# [TASK OBJECTIVE]
Line by line, copy the data below exactly.
-- RECORDS SHOWN follows --
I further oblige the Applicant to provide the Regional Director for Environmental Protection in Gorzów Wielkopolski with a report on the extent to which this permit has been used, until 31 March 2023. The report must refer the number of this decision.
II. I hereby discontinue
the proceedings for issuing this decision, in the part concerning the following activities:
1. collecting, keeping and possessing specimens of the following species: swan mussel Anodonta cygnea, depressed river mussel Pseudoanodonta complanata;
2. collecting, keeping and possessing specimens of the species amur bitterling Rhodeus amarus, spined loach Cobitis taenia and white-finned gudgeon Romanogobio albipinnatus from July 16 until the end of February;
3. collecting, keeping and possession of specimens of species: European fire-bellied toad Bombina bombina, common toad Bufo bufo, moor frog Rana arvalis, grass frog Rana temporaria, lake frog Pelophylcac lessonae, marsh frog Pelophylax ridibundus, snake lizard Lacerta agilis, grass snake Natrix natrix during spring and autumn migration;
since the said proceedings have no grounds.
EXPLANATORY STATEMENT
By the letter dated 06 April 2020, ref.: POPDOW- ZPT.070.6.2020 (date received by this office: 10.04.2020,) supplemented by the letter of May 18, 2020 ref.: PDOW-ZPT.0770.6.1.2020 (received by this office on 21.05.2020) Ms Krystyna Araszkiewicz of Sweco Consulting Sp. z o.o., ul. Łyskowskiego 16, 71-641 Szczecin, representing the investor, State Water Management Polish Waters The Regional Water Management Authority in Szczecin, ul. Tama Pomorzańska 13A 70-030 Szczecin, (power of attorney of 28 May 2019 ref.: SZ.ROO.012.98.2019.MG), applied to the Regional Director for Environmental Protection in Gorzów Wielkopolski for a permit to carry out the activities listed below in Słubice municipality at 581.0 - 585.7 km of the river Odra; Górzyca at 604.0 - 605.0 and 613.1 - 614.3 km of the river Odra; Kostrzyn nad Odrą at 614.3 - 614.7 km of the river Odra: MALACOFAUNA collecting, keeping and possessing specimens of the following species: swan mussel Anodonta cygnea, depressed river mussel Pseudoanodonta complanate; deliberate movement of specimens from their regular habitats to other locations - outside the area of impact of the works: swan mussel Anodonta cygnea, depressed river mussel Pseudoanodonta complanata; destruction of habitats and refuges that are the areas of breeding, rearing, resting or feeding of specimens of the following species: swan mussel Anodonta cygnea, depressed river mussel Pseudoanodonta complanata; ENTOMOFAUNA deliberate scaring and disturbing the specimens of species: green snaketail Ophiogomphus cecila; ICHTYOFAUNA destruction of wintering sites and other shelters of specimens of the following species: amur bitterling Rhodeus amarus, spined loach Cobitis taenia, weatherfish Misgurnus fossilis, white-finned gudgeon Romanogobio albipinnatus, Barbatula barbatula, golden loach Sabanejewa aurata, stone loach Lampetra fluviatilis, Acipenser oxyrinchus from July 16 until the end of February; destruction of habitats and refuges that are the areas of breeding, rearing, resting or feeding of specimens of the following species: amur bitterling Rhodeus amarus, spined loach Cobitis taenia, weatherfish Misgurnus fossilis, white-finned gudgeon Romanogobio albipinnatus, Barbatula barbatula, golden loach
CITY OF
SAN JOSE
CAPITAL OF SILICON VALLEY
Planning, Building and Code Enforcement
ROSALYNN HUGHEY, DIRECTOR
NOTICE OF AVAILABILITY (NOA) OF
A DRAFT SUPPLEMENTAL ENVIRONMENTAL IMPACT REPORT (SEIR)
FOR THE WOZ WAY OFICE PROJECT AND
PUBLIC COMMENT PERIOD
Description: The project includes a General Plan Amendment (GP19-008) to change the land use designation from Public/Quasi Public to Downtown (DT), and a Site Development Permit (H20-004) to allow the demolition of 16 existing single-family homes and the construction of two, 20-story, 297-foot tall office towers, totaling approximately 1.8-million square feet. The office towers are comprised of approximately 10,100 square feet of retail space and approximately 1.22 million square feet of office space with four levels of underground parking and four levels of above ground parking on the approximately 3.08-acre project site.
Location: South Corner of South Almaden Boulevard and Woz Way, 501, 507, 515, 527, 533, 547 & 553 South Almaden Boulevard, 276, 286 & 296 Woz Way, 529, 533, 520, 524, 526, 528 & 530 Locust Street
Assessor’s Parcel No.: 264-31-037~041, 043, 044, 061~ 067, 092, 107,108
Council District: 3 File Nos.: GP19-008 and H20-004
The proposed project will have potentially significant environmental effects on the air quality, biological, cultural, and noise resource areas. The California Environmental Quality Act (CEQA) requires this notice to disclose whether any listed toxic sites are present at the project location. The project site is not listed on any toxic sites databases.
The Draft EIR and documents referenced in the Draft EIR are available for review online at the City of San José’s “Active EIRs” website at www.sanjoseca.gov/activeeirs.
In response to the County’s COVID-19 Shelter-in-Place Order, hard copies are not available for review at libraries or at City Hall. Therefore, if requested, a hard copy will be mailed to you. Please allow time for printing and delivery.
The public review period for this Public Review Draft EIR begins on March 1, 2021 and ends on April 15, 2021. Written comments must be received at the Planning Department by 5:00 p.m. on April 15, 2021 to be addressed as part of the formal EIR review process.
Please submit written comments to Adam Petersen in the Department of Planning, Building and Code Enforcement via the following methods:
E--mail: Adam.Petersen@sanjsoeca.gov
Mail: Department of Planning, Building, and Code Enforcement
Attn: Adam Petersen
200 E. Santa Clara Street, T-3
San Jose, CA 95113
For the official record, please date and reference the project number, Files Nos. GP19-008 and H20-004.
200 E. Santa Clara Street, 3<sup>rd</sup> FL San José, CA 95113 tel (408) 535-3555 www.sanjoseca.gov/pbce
-- RECORDS SHOWN concluded --
# [EXERCISE SOLUTION]
I further oblige the Applicant to provide the Regional Director for Environmental Protection in Gorzów Wielkopolski with a report on the extent to which this permit has been used, until 31 March 2023. The report must refer the number of this decision.
II. I hereby discontinue
the proceedings for issuing this decision, in the part concerning the following activities:
1. collecting, keeping and possessing specimens of the following species: swan mussel Anodonta cygnea, depressed river mussel Pseudoanodonta complanata;
2. collecting, keeping and possessing specimens of the species amur bitterling Rhodeus amarus, spined loach Cobitis taenia and white-finned gudgeon Romanogobio albipinnatus from July 16 until the end of February;
3. collecting, keeping and possession of specimens of species: European fire-bellied toad Bombina bombina, common toad Bufo bufo, moor frog Rana arvalis, grass frog Rana temporaria, lake frog Pelophylcac lessonae, marsh frog Pelophylax ridibundus, snake lizard Lacerta agilis, grass snake Natrix natrix during spring and autumn migration;
since the said proceedings have no grounds.
EXPLANATORY STATEMENT
By the letter dated 06 April 2020, ref.: POPDOW- ZPT.070.6.2020 (date received by this office: 10.04.2020,) supplemented by the letter of May 18, 2020 ref.: PDOW-ZPT.0770.6.1.2020 (received by this office on 21.05.2020) Ms Krystyna Araszkiewicz of Sweco Consulting Sp. z o.o., ul. Łyskowskiego 16, 71-641 Szczecin, representing the investor, State Water Management Polish Waters The Regional Water Management Authority in Szczecin, ul. Tama Pomorzańska 13A 70-030 Szczecin, (power of attorney of 28 May 2019 ref.: SZ.ROO.012.98.2019.MG), applied to the Regional Director for Environmental Protection in Gorzów Wielkopolski for a permit to carry out the activities listed below in Słubice municipality at 581.0 - 585.7 km of the river Odra; Górzyca at 604.0 - 605.0 and 613.1 - 614.3 km of the river Odra; Kostrzyn nad Odrą at 614.3 - 614.7 km of the river Odra: MALACOFAUNA collecting, keeping and possessing specimens of the following species: swan mussel Anodonta cygnea, depressed river mussel Pseudoanodonta complanate; deliberate movement of specimens from their regular habitats to other locations - outside the area of impact of the works: swan mussel Anodonta cygnea, depressed river mussel Pseudoanodonta complanata; destruction of habitats and refuges that are the areas of breeding, rearing, resting or feeding of specimens of the following species: swan mussel Anodonta cygnea, depressed river mussel Pseudoanodonta complanata; ENTOMOFAUNA deliberate scaring and disturbing the specimens of species: green snaketail Ophiogomphus cecila; ICHTYOFAUNA destruction of wintering sites and other shelters of specimens of the following species: amur bitterling Rhodeus amarus, spined loach Cobitis taenia, weatherfish Misgurnus fossilis, white-finned gudgeon Romanogobio albipinnatus, Barbatula barbatula, golden loach Sabanejewa aurata, stone loach Lampetra fluviatilis, Acipenser oxyrinchus from July 16 until the end of February; destruction of habitats and refuges that are the areas of breeding, rearing, resting or feeding of specimens of the following species: amur bitterling Rhodeus amarus, spined loach Cobitis taenia, weatherfish Misgurnus fossilis, white-finned gudgeon Romanogobio albipinnatus, Barbatula barbatula, golden loach
CITY OF
SAN JOSE
CAPITAL OF SILICON VALLEY
Planning, Building and Code Enforcement
ROSALYNN HUGHEY, DIRECTOR
NOTICE OF AVAILABILITY (NOA) OF
A DRAFT SUPPLEMENTAL ENVIRONMENTAL IMPACT REPORT (SEIR)
FOR THE WOZ WAY OFICE PROJECT AND
PUBLIC COMMENT PERIOD
Description: The project includes a General Plan Amendment (GP19-008) to change the land use designation from Public/Quasi Public to Downtown (DT), and a Site Development Permit (H20-004) to allow the demolition of 16 existing single-family homes and the construction of two, 20-story, 297-foot tall office towers, totaling approximately 1.8-million square feet. The office towers are comprised of approximately 10,100 square feet of retail space and approximately 1.22 million square feet of office space with four levels of underground parking and four levels of above ground parking on the approximately 3.08-acre project site.
Location: South Corner of South Almaden Boulevard and Woz Way, 501, 507, 515, 527, 533, 547 & 553 South Almaden Boulevard, 276, 286 & 296 Woz Way, 529, 533, 520, 524, 526, 528 & 530 Locust Street
Assessor’s Parcel No.: 264-31-037~041, 043, 044, 061~ 067, 092, 107,108
Council District: 3 File Nos.: GP19-008 and H20-004
The proposed project will have potentially significant environmental effects on the air quality, biological, cultural, and noise resource areas. The California Environmental Quality Act (CEQA) requires this notice to disclose whether any listed toxic sites are present at the project location. The project site is not listed on any toxic sites databases.
The Draft EIR and documents referenced in the Draft EIR are available for review online at the City of San José’s “Active EIRs” website at www.sanjoseca.gov/activeeirs.
In response to the County’s COVID-19 Shelter-in-Place Order, hard copies are not available for review at libraries or at City Hall. Therefore, if requested, a hard copy will be mailed to you. Please allow time for printing and delivery.
The public review period for this Public Review Draft EIR begins on March 1, 2021 and ends on April 15, 2021. Written comments must be received at the Planning Department by 5:00 p.m. on April 15, 2021 to be addressed as part of the formal EIR review process.
Please submit written comments to Adam Petersen in the Department of Planning, Building and Code Enforcement via the following methods:
E--mail: Adam.Petersen@sanjsoeca.gov
Mail: Department of Planning, Building, and Code Enforcement
Attn: Adam Petersen
200 E. Santa Clara Street, T-3
San Jose, CA 95113
For the official record, please date and reference the project number, Files Nos. GP19-008 and H20-004.
200 E. Santa Clara Street, 3<sup>rd</sup> FL San José, CA 95113 tel (408) 535-3555 www.sanjoseca.gov/pbce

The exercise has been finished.